» Exercise aim
Every line from the one bearing "ลงทะเบียนรับประกันสินค้า" through the last line of the entries should be printed exactly, with no other output.

(Collected data)
————

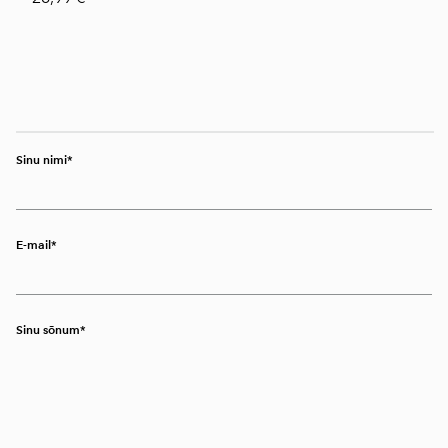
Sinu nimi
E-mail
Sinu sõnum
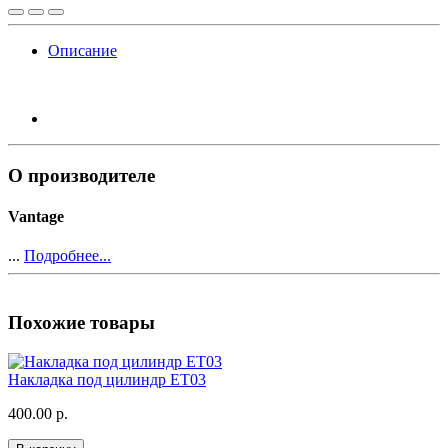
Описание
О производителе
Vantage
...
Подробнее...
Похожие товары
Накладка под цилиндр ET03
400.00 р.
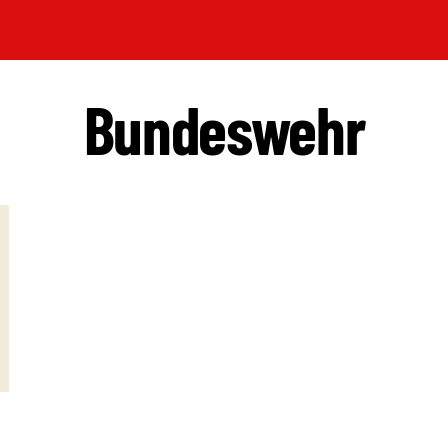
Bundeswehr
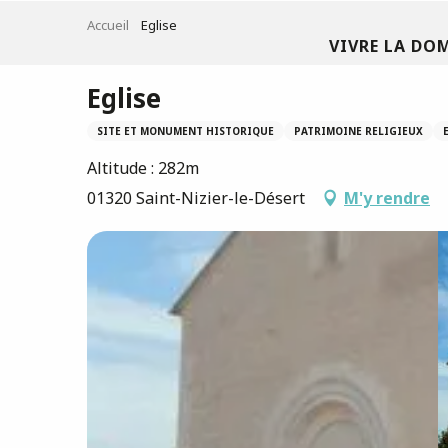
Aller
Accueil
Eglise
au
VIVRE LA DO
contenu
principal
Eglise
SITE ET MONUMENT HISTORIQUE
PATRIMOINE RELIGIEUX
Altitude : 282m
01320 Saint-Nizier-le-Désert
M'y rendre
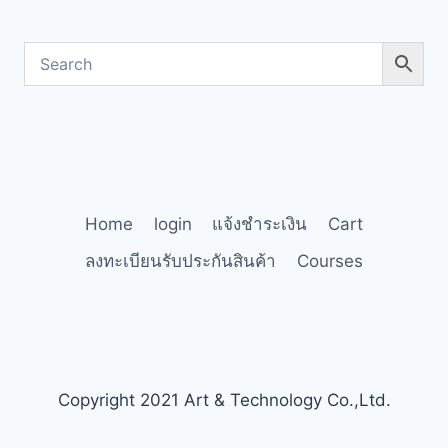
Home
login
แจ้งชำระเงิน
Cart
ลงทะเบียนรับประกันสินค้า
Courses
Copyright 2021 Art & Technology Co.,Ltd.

————

» Reply to the task
ลงทะเบียนรับประกันสินค้า
Courses
Copyright 2021 Art & Technology Co.,Ltd.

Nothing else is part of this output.